Here the number of cert issued for 11.01.2015 00:00 is 281.226k
While unexpired stats is 284.5k

How it is possible that there are more certificates valid than signed ?


#2

If “Issued” only counts non-revoked certs, the numbers would match:

 281,225 (Issued)
+  3,304 (Revoked)
________
 284,529 (Unexpired)

Not sure if “Issued” is the right word in that case, but it can be hard to find unambiguous terms for things like this.


#3

Hi, yes this could be an explanation. But to count revoked as not expired get me also an bad feeling.
For me an certificate is expired under different conditions:

  • No longer valid because of time constraint in the certificate.
  • Expired because browser not longer accept them based on revocation.
  • Expired because browser no longer accept them for other reason (MD5 signature this is not the case with LE but there may be other reasons)

So expired mean for me currently valid (or become valid in the future).


#4

I’m all for adjusting the language. Suggestions welcome. :slightly_smiling:

I’m also slowly releasing a little code that crawls CT to produce the same information, just from public sources. Then you can really cross-check that page: https://github.com/jcjones/letsencrypt_statistics


#5

A couple other things:

The two charts are recomputed at different times of day; plotly has taken to heavily throttling our account, so the topmost chart is updated every 4 hours while the others are generally updated once a day. I say generally because if there are any transient updates due to restarts, etc., we hit the rate limit early and often they don’t update. Swapping to hosting the datasets somewhere else is on the long-term to-do list, but the stats page is a work-in-progress anyway.

The charts on https://letsencrypt.org/stats/ are from the Boulder DB, so they will always match CT, they may be ahead by the merge-time.

The Daily Activity chart is the blend of two queries; the Certificates query is a simple:

 SELECT
      DATE(c.issued),
      SUM(scs.status = 'good') as good,
      SUM(scs.status = 'revoked') as bad
  FROM
      `boulder`.certificates AS c
      JOIN
      `boulder`.certificateStatus AS scs ON c.serial = scs.serial
  GROUP BY DATE(c.issued);

which needs a WHERE eventually, but it doesn’t have it today.

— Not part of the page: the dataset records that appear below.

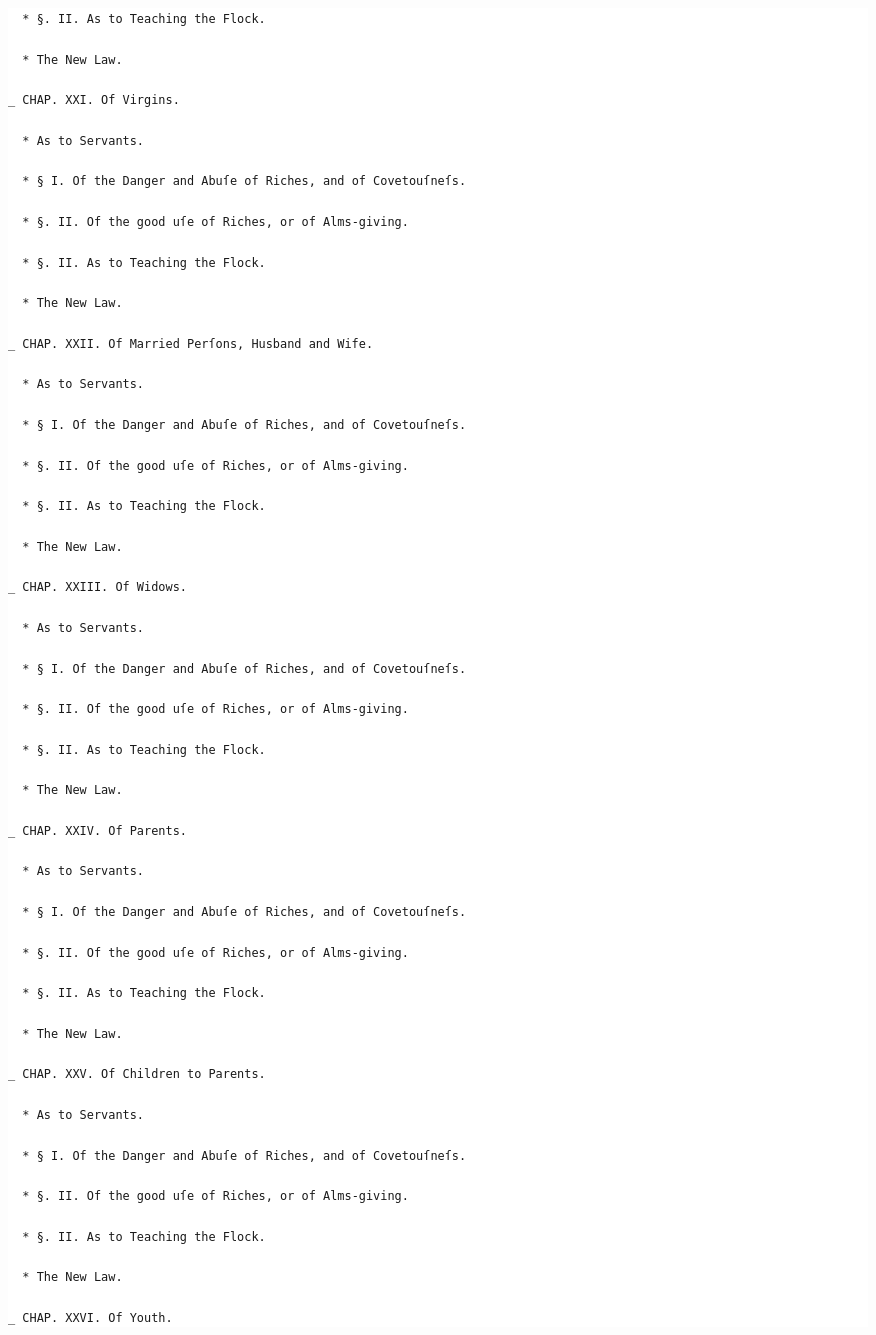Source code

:       * §. II. As to Teaching the Flock.

      * The New Law.

    _ CHAP. XXI. Of Virgins.

      * As to Servants.

      * § I. Of the Danger and Abuſe of Riches, and of Covetouſneſs.

      * §. II. Of the good uſe of Riches, or of Alms-giving.

      * §. II. As to Teaching the Flock.

      * The New Law.

    _ CHAP. XXII. Of Married Perſons, Husband and Wife.

      * As to Servants.

      * § I. Of the Danger and Abuſe of Riches, and of Covetouſneſs.

      * §. II. Of the good uſe of Riches, or of Alms-giving.

      * §. II. As to Teaching the Flock.

      * The New Law.

    _ CHAP. XXIII. Of Widows.

      * As to Servants.

      * § I. Of the Danger and Abuſe of Riches, and of Covetouſneſs.

      * §. II. Of the good uſe of Riches, or of Alms-giving.

      * §. II. As to Teaching the Flock.

      * The New Law.

    _ CHAP. XXIV. Of Parents.

      * As to Servants.

      * § I. Of the Danger and Abuſe of Riches, and of Covetouſneſs.

      * §. II. Of the good uſe of Riches, or of Alms-giving.

      * §. II. As to Teaching the Flock.

      * The New Law.

    _ CHAP. XXV. Of Children to Parents.

      * As to Servants.

      * § I. Of the Danger and Abuſe of Riches, and of Covetouſneſs.

      * §. II. Of the good uſe of Riches, or of Alms-giving.

      * §. II. As to Teaching the Flock.

      * The New Law.

    _ CHAP. XXVI. Of Youth.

The Active Certificates chart uses this query:

SELECT
    DATE(c.issued) AS periodStarting, COUNT(1) AS numIssued
FROM
    `boulder`.certificates AS c
        JOIN
    `boulder`.certificateStatus AS scs ON c.serial = scs.serial
WHERE
    c.issued > DATE_SUB(NOW(), INTERVAL 180 DAY)
GROUP BY DATE(c.issued)
ORDER BY c.issued ASC;

and the result is processed through a for loop based on the cert lifetime to figure how many unexpired certificates there are in total, as that’s not easy to loop through in pure SQL:

for row in cur.fetchall():
  datestamp = row[0]
  numIssued = int(row[1])

  rawdata['date'].append(datestamp)
  rawdata['issuedThatWeek'].append(numIssued)
  thisOffset = len(rawdata['date'])

  unexpired = 0
  for i in range(max(0, thisOffset-self.certLifetime), thisOffset):
    unexpired += rawdata['issuedThatWeek'][i]

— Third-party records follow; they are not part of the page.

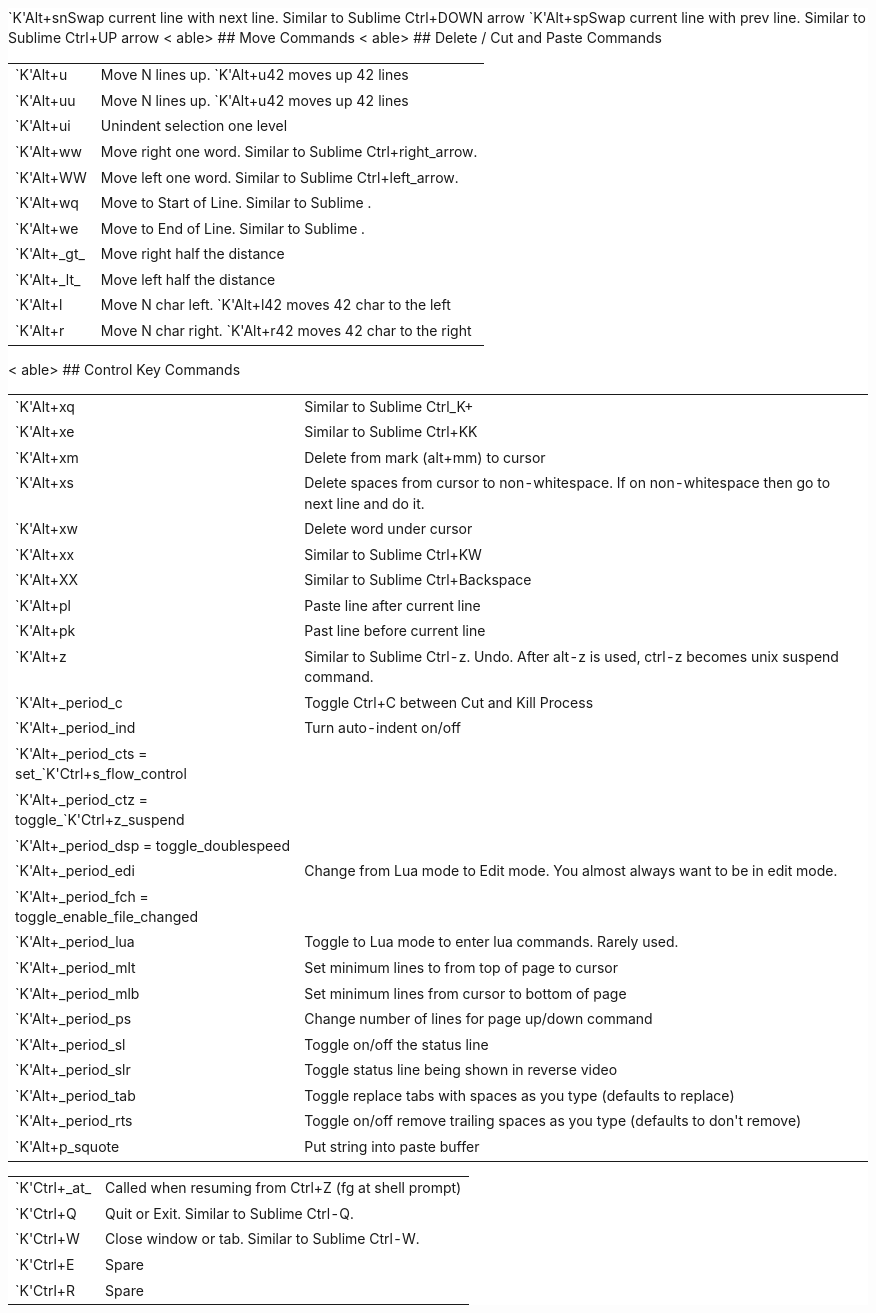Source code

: <tr><td>`K'Alt+sn</td><td>Swap current line with next line. Similar to Sublime Ctrl+DOWN arrow</td></tr>
<tr><td>`K'Alt+sp</td><td>Swap current line with prev line. Similar to Sublime Ctrl+UP arrow</td></tr>
<	able>
## Move Commands
<table>
<tr><td>`K'Alt+u</td><td>Move N lines up. `K'Alt+u42<Enter> moves up 42 lines</td></tr>
<tr><td>`K'Alt+uu</td><td>Move N lines up. `K'Alt+u42<Enter> moves up 42 lines</td></tr>
<tr><td>`K'Alt+ui</td><td>Unindent selection one level</td></tr>
<tr><td>`K'Alt+ww</td><td>Move right one word. Similar to Sublime Ctrl+right_arrow.</td></tr>
<tr><td>`K'Alt+WW</td><td>Move left one word. Similar to Sublime Ctrl+left_arrow.</td></tr>
<tr><td>`K'Alt+wq</td><td>Move to Start of Line. Similar to Sublime <Home>.</td></tr>
<tr><td>`K'Alt+we</td><td>Move to End of Line. Similar to Sublime <End>.</td></tr>
<tr><td>`K'Alt+_gt_</td><td>Move right half the distance</td></tr>
<tr><td>`K'Alt+_lt_</td><td>Move left half the distance</td></tr>
<tr><td>`K'Alt+l</td><td>Move N char left.  `K'Alt+l42<Enter> moves 42 char to the left</td></tr>
<tr><td>`K'Alt+r</td><td>Move N char right.  `K'Alt+r42<Enter> moves 42 char to the right</td></tr>
<	able>
## Delete / Cut and Paste Commands
<table>
<tr><td>`K'Alt+xq</td><td>Similar to Sublime Ctrl_K+<Backspace></td></tr>
<tr><td>`K'Alt+xe</td><td>Similar to Sublime Ctrl+KK</td></tr>
<tr><td>`K'Alt+xm</td><td>Delete from mark (alt+mm) to cursor</td></tr>
<tr><td>`K'Alt+xs</td><td>Delete spaces from cursor to non-whitespace.  If on non-whitespace then go to next line and do it.</td></tr>
<tr><td>`K'Alt+xw</td><td>Delete word under cursor</td></tr>
<tr><td>`K'Alt+xx</td><td>Similar to Sublime Ctrl+KW</td></tr>
<tr><td>`K'Alt+XX</td><td>Similar to Sublime Ctrl+Backspace</td></tr>
<tr><td>`K'Alt+pl</td><td>Paste line after current line</td></tr>
<tr><td>`K'Alt+pk</td><td>Past line before current line</td></tr>
<tr><td>`K'Alt+z</td><td>Similar to Sublime Ctrl-z. Undo. After alt-z is used, ctrl-z becomes unix suspend command.</td></tr>
<tr><td>`K'Alt+_period_c</td><td>Toggle Ctrl+C between Cut and Kill Process</td></tr>
<tr><td>`K'Alt+_period_ind</td><td>Turn auto-indent on/off</td></tr>
<tr><td>`K'Alt+_period_cts  = set_`K'Ctrl+s_flow_control</td></tr>
<tr><td>`K'Alt+_period_ctz  = toggle_`K'Ctrl+z_suspend</td></tr>
<tr><td>`K'Alt+_period_dsp  = toggle_doublespeed</td></tr>
<tr><td>`K'Alt+_period_edi</td><td>Change from Lua mode to Edit mode. You almost always want to be in edit mode. </td></tr>
<tr><td>`K'Alt+_period_fch  = toggle_enable_file_changed</td></tr>
<tr><td>`K'Alt+_period_lua</td><td>Toggle to Lua mode to enter lua commands. Rarely used.</td></tr>
<tr><td>`K'Alt+_period_mlt</td><td>Set minimum lines to from top of page to cursor</td></tr>
<tr><td>`K'Alt+_period_mlb</td><td>Set minimum lines from cursor to bottom of page</td></tr>
<tr><td>`K'Alt+_period_ps</td><td>Change number of lines for page up/down command</td></tr>
<tr><td>`K'Alt+_period_sl</td><td>Toggle on/off the status line</td></tr>
<tr><td>`K'Alt+_period_slr</td><td>Toggle status line being shown in reverse video</td></tr>
<tr><td>`K'Alt+_period_tab</td><td>Toggle replace tabs with spaces as you type (defaults to replace)</td></tr>
<tr><td>`K'Alt+_period_rts</td><td>Toggle on/off remove trailing spaces as you type (defaults to don't remove)</td></tr>
<tr><td>`K'Alt+p_squote</td><td>Put string into paste buffer</td></tr>
<	able>
## Control Key Commands
<table>
<tr><td>`K'Ctrl+_at_</td><td>Called when resuming from Ctrl+Z (fg at shell prompt)</td></tr>
<tr><td>`K'Ctrl+Q</td><td>Quit or Exit. Similar to Sublime Ctrl-Q.</td></tr>
<tr><td>`K'Ctrl+W</td><td>Close window or tab. Similar to Sublime Ctrl-W.</td></tr>
<tr><td>`K'Ctrl+E</td><td>Spare</td></tr>
<tr><td>`K'Ctrl+R</td><td>Spare</td></tr>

  # print("Date: {0}".format(self.certificatesByDayGetDate(datestamp)))
  # print("That Period: {0}".format(numIssued))
  # print("Unexpired: {0}".format(unexpired))

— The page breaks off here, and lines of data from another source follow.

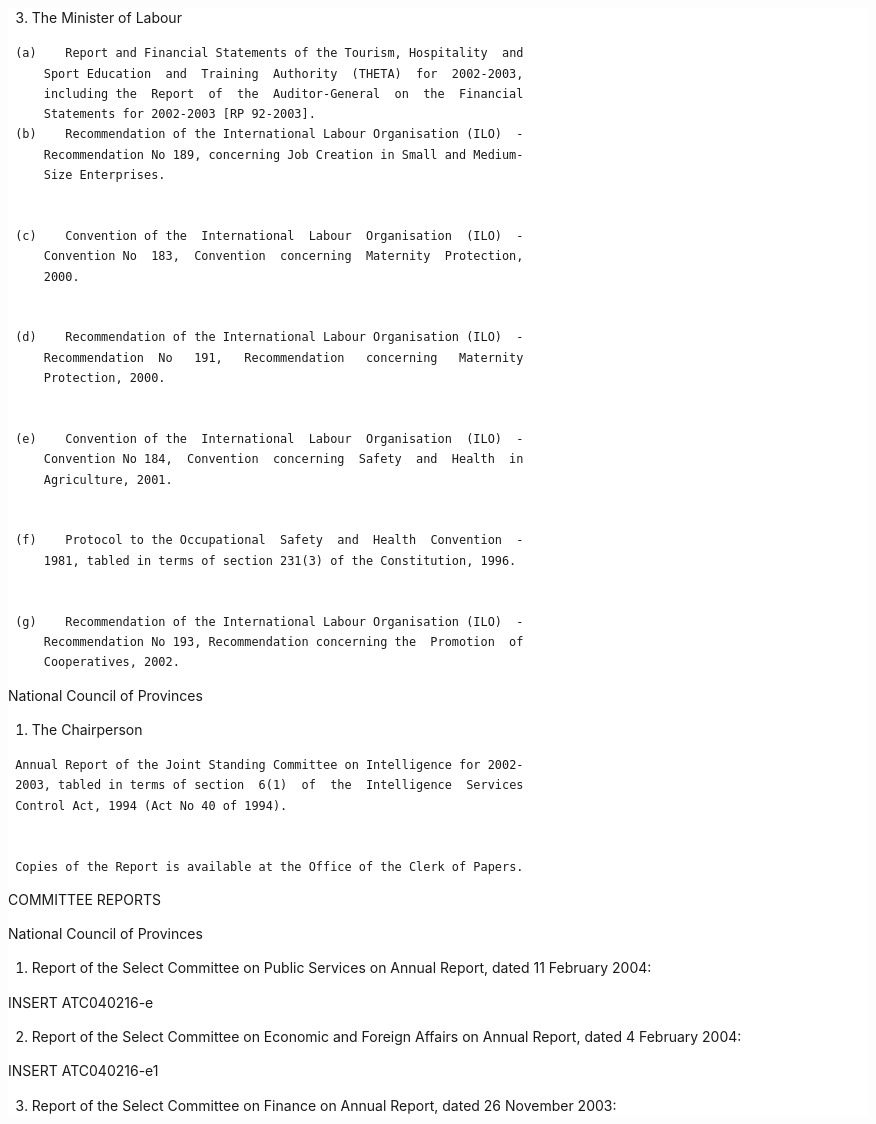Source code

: 3.    The Minister of Labour


     (a)    Report and Financial Statements of the Tourism, Hospitality  and
         Sport Education  and  Training  Authority  (THETA)  for  2002-2003,
         including the  Report  of  the  Auditor-General  on  the  Financial
         Statements for 2002-2003 [RP 92-2003].
     (b)    Recommendation of the International Labour Organisation (ILO)  -
         Recommendation No 189, concerning Job Creation in Small and Medium-
         Size Enterprises.


     (c)    Convention of the  International  Labour  Organisation  (ILO)  -
         Convention No  183,  Convention  concerning  Maternity  Protection,
         2000.


     (d)    Recommendation of the International Labour Organisation (ILO)  -
         Recommendation  No   191,   Recommendation   concerning   Maternity
         Protection, 2000.


     (e)    Convention of the  International  Labour  Organisation  (ILO)  -
         Convention No 184,  Convention  concerning  Safety  and  Health  in
         Agriculture, 2001.


     (f)    Protocol to the Occupational  Safety  and  Health  Convention  -
         1981, tabled in terms of section 231(3) of the Constitution, 1996.


     (g)    Recommendation of the International Labour Organisation (ILO)  -
         Recommendation No 193, Recommendation concerning the  Promotion  of
         Cooperatives, 2002.

National Council of Provinces

1.    The Chairperson


     Annual Report of the Joint Standing Committee on Intelligence for 2002-
     2003, tabled in terms of section  6(1)  of  the  Intelligence  Services
     Control Act, 1994 (Act No 40 of 1994).


     Copies of the Report is available at the Office of the Clerk of Papers.

COMMITTEE REPORTS

National Council of Provinces

1.    Report of the Select Committee on Public Services  on  Annual  Report,
     dated 11 February 2004:

INSERT ATC040216-e

2.    Report of the Select Committee on  Economic  and  Foreign  Affairs  on
     Annual Report, dated 4 February 2004:

INSERT ATC040216-e1

3.    Report of the Select Committee on Finance on Annual Report,  dated  26
     November 2003:

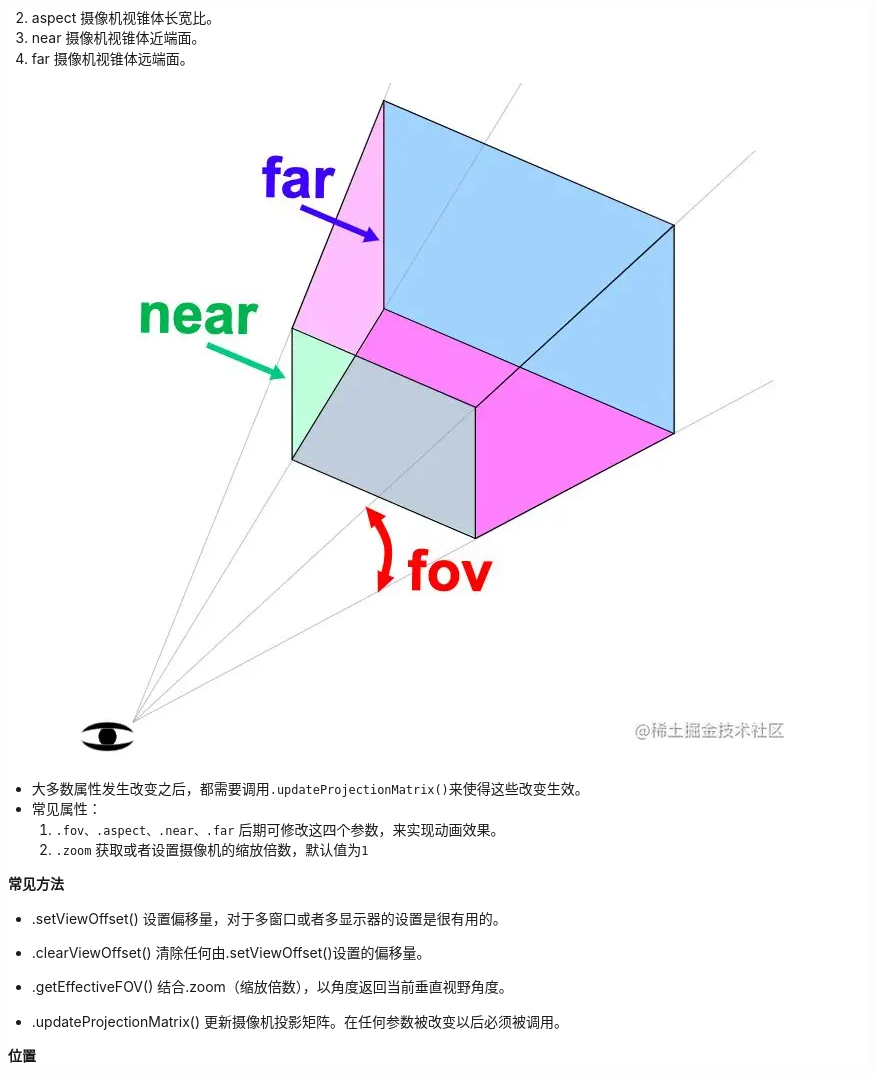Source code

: 2. aspect  摄像机视锥体长宽比。
3. near  摄像机视锥体近端面。
4. far  摄像机视锥体远端面。

![](./img/3.1.透视相机.webp)

- 大多数属性发生改变之后，都需要调用`.updateProjectionMatrix()`来使得这些改变生效。
- 常见属性：
  1. `.fov、.aspect、.near、.far` 后期可修改这四个参数，来实现动画效果。
  2. `.zoom` 获取或者设置摄像机的缩放倍数，默认值为`1`

**常见方法**

- .setViewOffset() 设置偏移量，对于多窗口或者多显示器的设置是很有用的。

- .clearViewOffset() 清除任何由.setViewOffset()设置的偏移量。
- .getEffectiveFOV() 结合.zoom（缩放倍数），以角度返回当前垂直视野角度。
- .updateProjectionMatrix() 更新摄像机投影矩阵。在任何参数被改变以后必须被调用。

**位置**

  issued.x.append(self.certificatesByDayGetDate(datestamp))
  issued.y.append(unexpired)

Right now the code for this needs a cleanup to be useful to anyone else, and modularized to pull out LE-specific stuff before it can be published. If you’re really interested, I can do that in the coming days.


#6

When i read the query and the problem i have instantly some points:

  • Each certificate can only have exactly one Status, one status is only valid for one certificate
    => Why not store the Status in the certificate table, this would eliminate the join.
  • If there is an index on issued,status than count(1) for an selected range would only count index range.

This should speedup the generation.